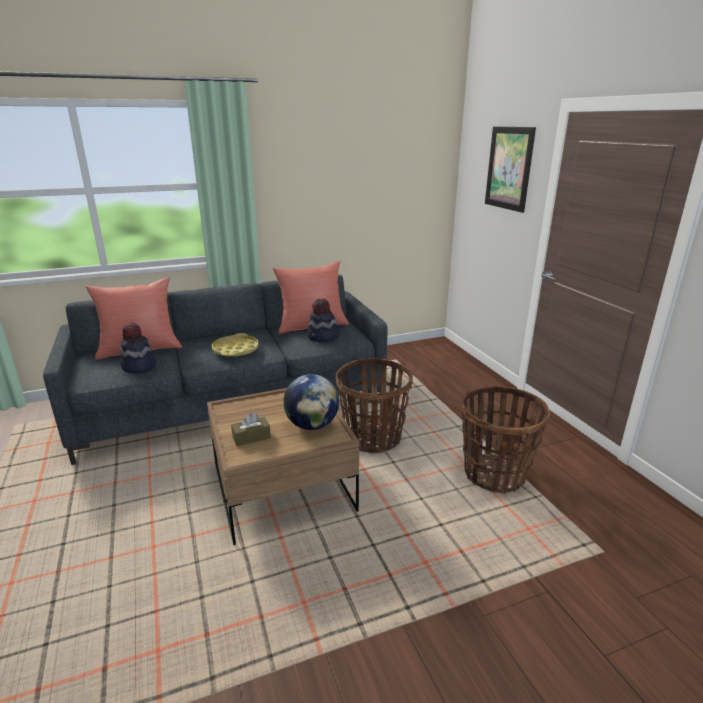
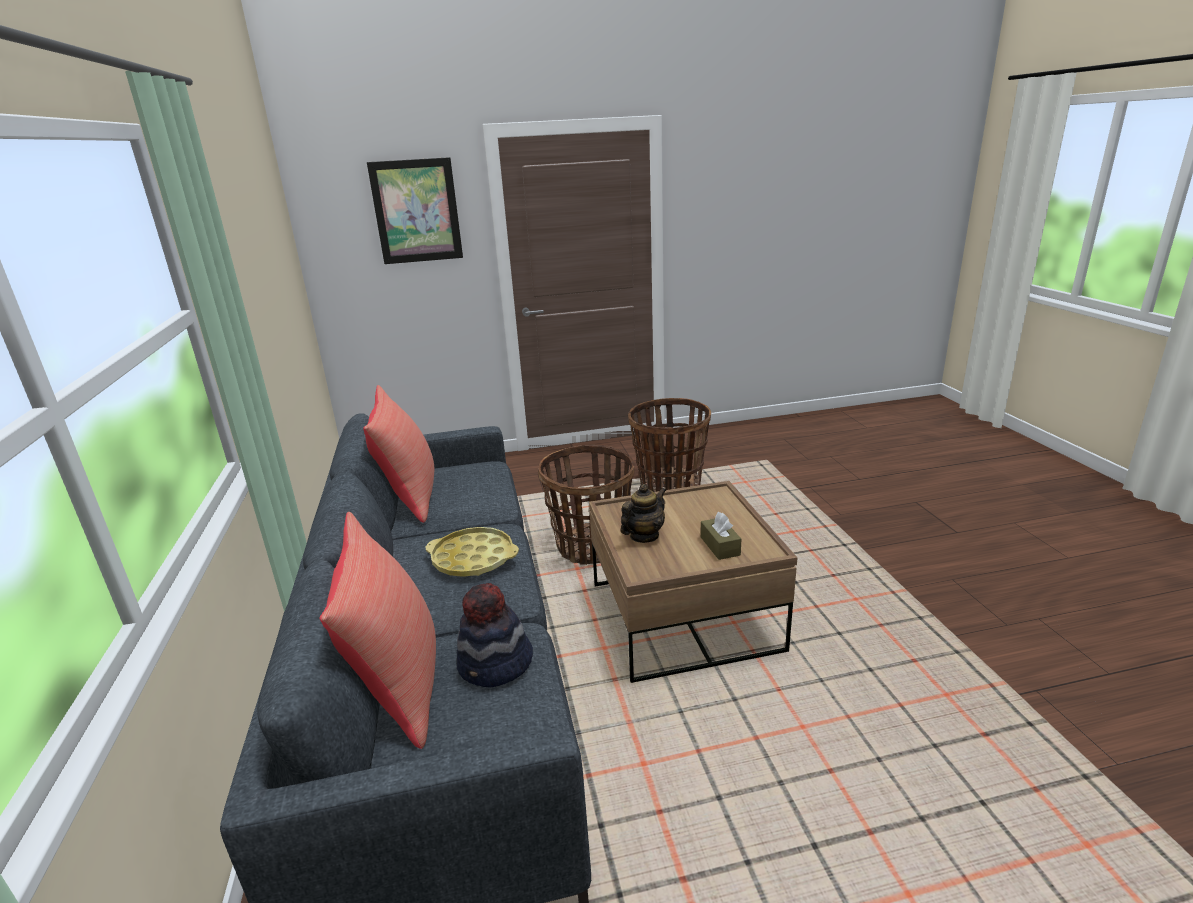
camera: 80 degrees left, 0 degrees up
(270, 406) = (644, 536): none -> teapot
(312, 425) = (693, 508): globe -> none
(323, 337) = (467, 486): hat -> none

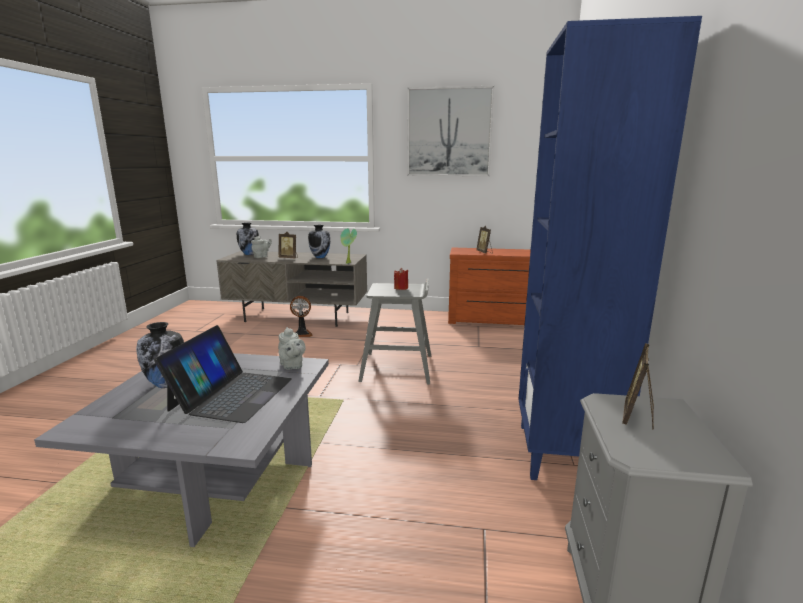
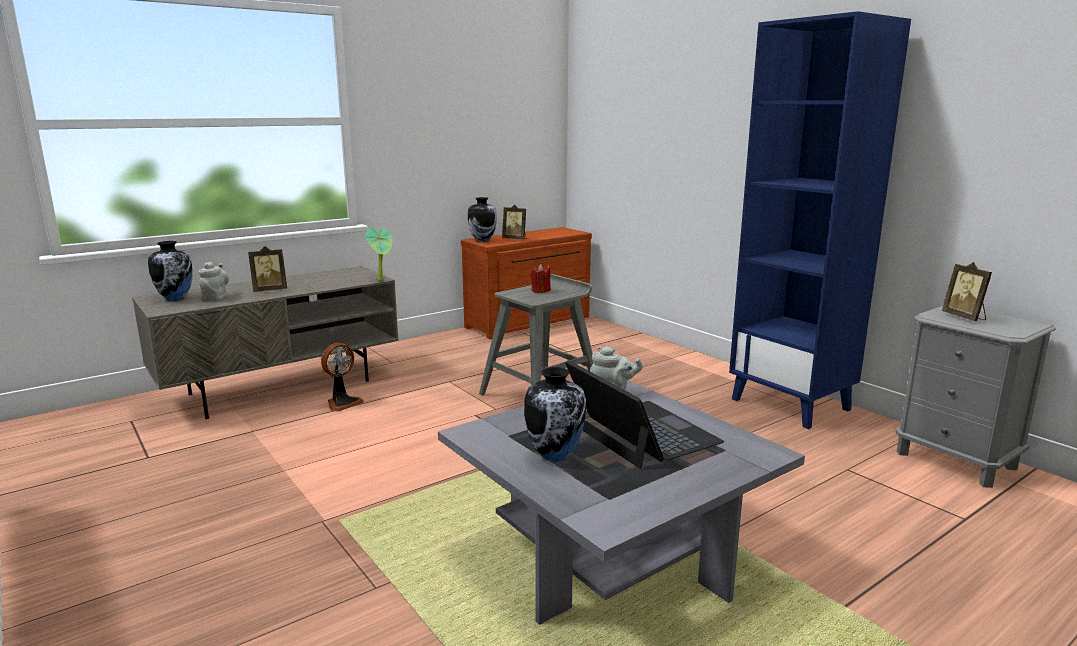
camera: 45 degrees left, 0 degrees up
(320, 257) = (313, 280): vase -> vase (482, 240)
(449, 132) = (447, 84): picture -> none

....................

→ **TASK DESCRIPTION**:
Copy each line of the entries in which the string "left" is found.

→ **WRITTEN SOLUTION**:
camera: 80 degrees left, 0 degrees up
camera: 45 degrees left, 0 degrees up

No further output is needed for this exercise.